El Servicio Postal Mexicano (Sepomex) fue creado por decreto presidencial de fecha 20 de agosto de 1986, surgió con el desafío de modernizar las prácticas operativas y administrativas para lograr una mayor productividad en los servicios de comunicación. A menos de veinticuatro de distancia, es evidente que eso quedó en una simple aspiración, basta comparar el tiempo de entrega en relación con otras empresas de mensajería como Estafeta, FedEx o DHL.

 

Como nunca, optimizar el tiempo es necesario. En la actualidad estamos cada vez más acostumbrados a la celeridad con la que fluye la información, los contenidos y en general, el conocimiento.

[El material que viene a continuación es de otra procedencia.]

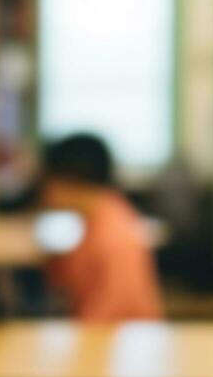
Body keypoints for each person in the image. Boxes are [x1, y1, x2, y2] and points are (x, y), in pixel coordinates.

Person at [38, 133, 162, 322]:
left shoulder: (113, 234)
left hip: (124, 344)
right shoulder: (102, 216)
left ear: (69, 180)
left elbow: (108, 315)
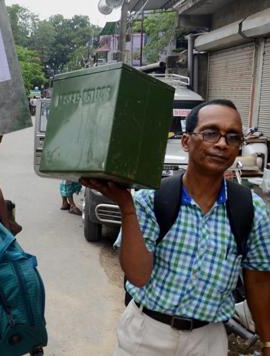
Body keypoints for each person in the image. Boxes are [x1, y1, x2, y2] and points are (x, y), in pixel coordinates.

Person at [82, 99, 270, 356]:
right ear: (186, 141)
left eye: (233, 137)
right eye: (210, 133)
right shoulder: (151, 199)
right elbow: (137, 275)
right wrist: (127, 207)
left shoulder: (250, 208)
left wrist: (267, 341)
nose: (222, 143)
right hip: (146, 334)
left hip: (209, 340)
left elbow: (258, 281)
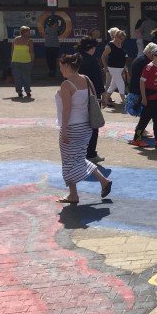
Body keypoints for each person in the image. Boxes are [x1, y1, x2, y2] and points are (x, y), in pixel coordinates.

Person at [54, 53, 112, 205]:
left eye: (61, 66)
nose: (60, 70)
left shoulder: (67, 85)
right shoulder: (86, 79)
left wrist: (64, 129)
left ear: (67, 66)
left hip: (72, 127)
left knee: (68, 161)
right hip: (86, 127)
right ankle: (104, 181)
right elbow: (93, 99)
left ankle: (73, 195)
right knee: (79, 158)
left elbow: (66, 110)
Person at [130, 47, 157, 148]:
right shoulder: (149, 67)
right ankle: (136, 139)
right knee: (144, 120)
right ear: (154, 56)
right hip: (149, 98)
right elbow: (142, 82)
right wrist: (143, 98)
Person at [76, 38, 106, 163]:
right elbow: (98, 80)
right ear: (92, 48)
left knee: (78, 124)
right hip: (91, 96)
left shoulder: (75, 58)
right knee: (93, 124)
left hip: (75, 96)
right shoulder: (92, 61)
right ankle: (91, 154)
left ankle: (78, 152)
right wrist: (104, 95)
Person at [101, 28, 129, 107]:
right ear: (115, 37)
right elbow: (103, 56)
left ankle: (105, 100)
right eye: (119, 38)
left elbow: (122, 57)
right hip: (113, 67)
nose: (121, 40)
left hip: (120, 67)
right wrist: (105, 67)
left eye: (122, 39)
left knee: (113, 85)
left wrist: (124, 67)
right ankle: (125, 102)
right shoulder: (110, 45)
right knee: (121, 84)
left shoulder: (120, 44)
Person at [10, 25, 34, 99]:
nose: (30, 33)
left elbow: (12, 50)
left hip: (15, 61)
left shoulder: (15, 40)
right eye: (28, 31)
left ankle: (19, 92)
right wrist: (32, 60)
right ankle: (27, 91)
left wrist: (12, 59)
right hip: (26, 61)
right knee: (26, 77)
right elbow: (31, 52)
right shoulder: (29, 41)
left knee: (17, 77)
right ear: (24, 32)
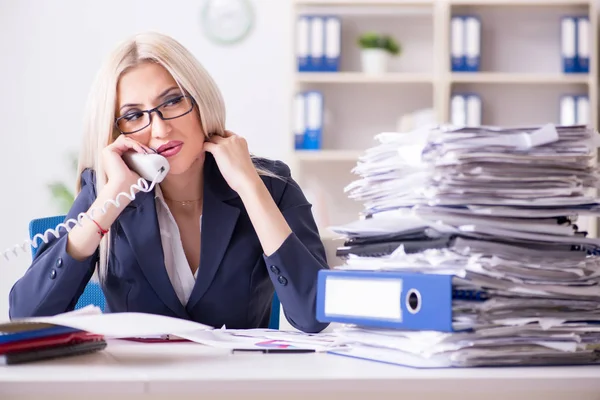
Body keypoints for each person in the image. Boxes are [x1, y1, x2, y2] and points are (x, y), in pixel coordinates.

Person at [9, 32, 330, 333]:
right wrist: (110, 201)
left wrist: (249, 186)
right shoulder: (106, 190)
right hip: (139, 386)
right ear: (117, 133)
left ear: (200, 100)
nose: (160, 129)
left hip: (236, 384)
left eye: (173, 101)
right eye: (134, 116)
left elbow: (313, 315)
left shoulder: (271, 186)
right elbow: (27, 315)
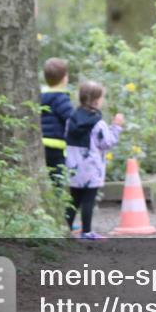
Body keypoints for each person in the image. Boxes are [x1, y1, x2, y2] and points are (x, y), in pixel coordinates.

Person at [64, 80, 124, 240]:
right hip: (91, 169)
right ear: (97, 100)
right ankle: (87, 231)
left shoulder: (71, 118)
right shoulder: (98, 122)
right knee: (88, 201)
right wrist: (116, 127)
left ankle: (66, 228)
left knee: (74, 199)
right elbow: (107, 143)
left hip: (73, 167)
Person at [40, 58, 73, 187]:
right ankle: (57, 200)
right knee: (57, 179)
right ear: (65, 78)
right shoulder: (61, 98)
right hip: (57, 146)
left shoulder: (40, 96)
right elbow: (71, 119)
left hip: (42, 143)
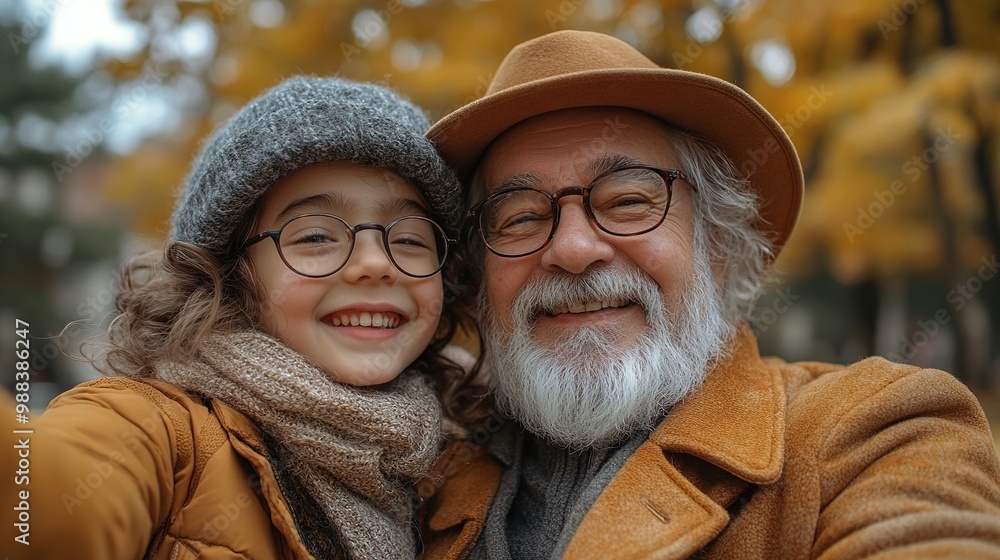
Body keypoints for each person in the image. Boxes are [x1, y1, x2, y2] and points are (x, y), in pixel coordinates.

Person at [417, 30, 1000, 559]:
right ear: (477, 274)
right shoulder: (417, 469)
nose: (572, 248)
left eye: (628, 201)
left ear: (717, 244)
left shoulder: (871, 431)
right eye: (518, 217)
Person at [16, 76, 479, 560]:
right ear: (231, 275)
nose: (375, 263)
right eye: (316, 237)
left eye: (409, 238)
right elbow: (46, 500)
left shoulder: (471, 459)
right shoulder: (162, 434)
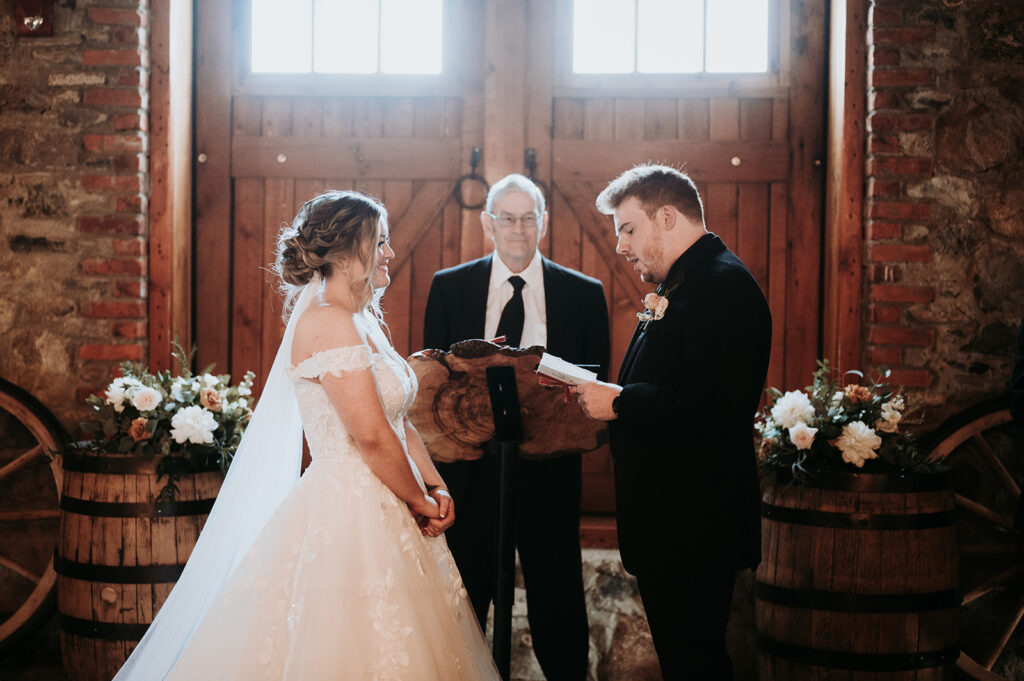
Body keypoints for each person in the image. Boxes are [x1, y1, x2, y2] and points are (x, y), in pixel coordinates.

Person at [114, 191, 500, 681]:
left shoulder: (361, 317)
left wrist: (435, 485)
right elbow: (370, 437)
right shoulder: (327, 320)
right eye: (379, 242)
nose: (389, 253)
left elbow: (398, 420)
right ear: (343, 253)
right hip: (350, 510)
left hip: (392, 500)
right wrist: (422, 503)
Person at [573, 165, 772, 680]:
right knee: (686, 662)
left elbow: (717, 404)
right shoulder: (687, 282)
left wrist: (618, 404)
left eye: (628, 229)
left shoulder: (722, 285)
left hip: (695, 519)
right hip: (673, 520)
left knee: (697, 664)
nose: (621, 246)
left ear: (666, 217)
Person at [423, 174, 609, 681]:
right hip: (472, 473)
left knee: (558, 595)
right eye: (507, 217)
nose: (518, 229)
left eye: (529, 217)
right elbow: (432, 387)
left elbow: (595, 391)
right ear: (488, 223)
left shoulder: (584, 294)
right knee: (467, 596)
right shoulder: (450, 287)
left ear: (543, 223)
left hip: (550, 472)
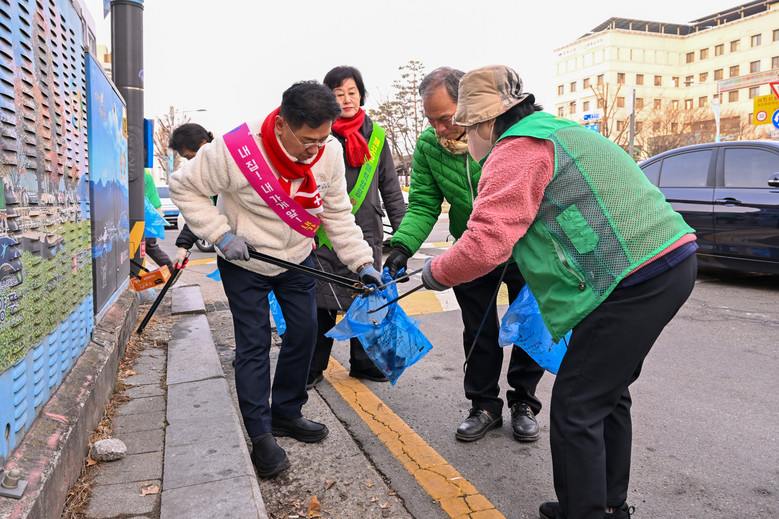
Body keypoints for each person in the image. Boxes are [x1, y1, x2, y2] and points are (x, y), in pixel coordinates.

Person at [420, 65, 698, 519]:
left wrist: (436, 271)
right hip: (667, 262)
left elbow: (486, 242)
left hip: (633, 277)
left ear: (485, 121)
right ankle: (606, 505)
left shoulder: (517, 149)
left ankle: (583, 512)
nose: (466, 136)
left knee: (575, 406)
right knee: (606, 393)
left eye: (466, 126)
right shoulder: (558, 131)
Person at [169, 81, 382, 478]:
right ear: (281, 124)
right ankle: (260, 434)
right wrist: (220, 234)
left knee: (304, 334)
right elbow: (184, 186)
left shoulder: (329, 151)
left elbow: (337, 213)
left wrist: (362, 262)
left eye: (322, 139)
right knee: (254, 344)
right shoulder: (235, 149)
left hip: (298, 258)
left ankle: (286, 412)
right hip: (245, 261)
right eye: (307, 140)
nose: (315, 149)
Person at [383, 67, 544, 443]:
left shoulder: (506, 135)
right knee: (478, 331)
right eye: (432, 120)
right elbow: (423, 204)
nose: (439, 128)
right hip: (472, 249)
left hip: (526, 250)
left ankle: (524, 402)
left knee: (530, 326)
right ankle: (485, 405)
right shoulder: (428, 146)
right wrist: (402, 246)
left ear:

El auge de las tecnologías de la información y la comunicación se aprecian en prácticamente todas las actividades, incluida la que tiene que ver con los servicios de mensajería.

 

En algún momento hemos tenido la necesidad de recibir o enviar con urgencia un paquete por mensajería. Cuando eso ocurre, mucho se agradece que los documentos, mercancías o insumos lleguen en buenas condiciones y claro, en un tiempo prudente. Bueno, pues en el caso del Sepomex eso se encuentra alejado de la realidad -en la gran mayoría de los casos-, mientras que una empresa particular entrega un paquete en un día, el organismo del Estado puede convertir esa espera en varios días más.

 

Aunado a lo anterior, habría que sumarle la ambigüedad e imprecisión del rastreo del envío. Por un lado, la empresa particular brinda certeza sobre el avance del trayecto, por el otro, en Sepomex el seguimiento del número de guía puede decir una cosa, pero en realidad se encuentra en otro lugar distinto -cuestiones y ficciones burocráticas-. Incluso se llega al absurdo de que sería más rápido ir en persona por el envío.

 

Esto no es casualidad, son diversas las razones de su rezago respecto a sus competidores. Destacan hechos como adeudos a trabajadores, así como diferencias económicas del incremento salarial, incentivo en numerario, prima vacacional y estímulos y recompensas. También repercute en el ánimo de los trabajadores la carencia de la tecnología adecuada, falta de estímulos como no recibir uniformes y que hay casos en los que ellos absorben los gastos de las reparaciones de las motocicletas. Se llega al exceso de que haya oficinas que no cuentan con material e insumos básicos como tóner u hojas.

 

Esas deficiencias, en gran medida son producto de la monopolización del Sindicato Nacional de Trabajadores del Sepomex. Así como ocurrió por décadas con tantos sectores, el gremio está secuestrado por un líder sindical, en este caso Manuel Fermín Acevedo González, quien lleva más de 20 años como dirigente a partir de la confabulación con patrones, integrantes de los partidos políticos que habían ostentado el poder y personas afines a sus intereses. Como podemos apreciar, no es solo la demora en la entrega de los envíos, sino que existe un fenómeno de corrupción que debe ser atendido de forma imperativa por el actual gobierno federal.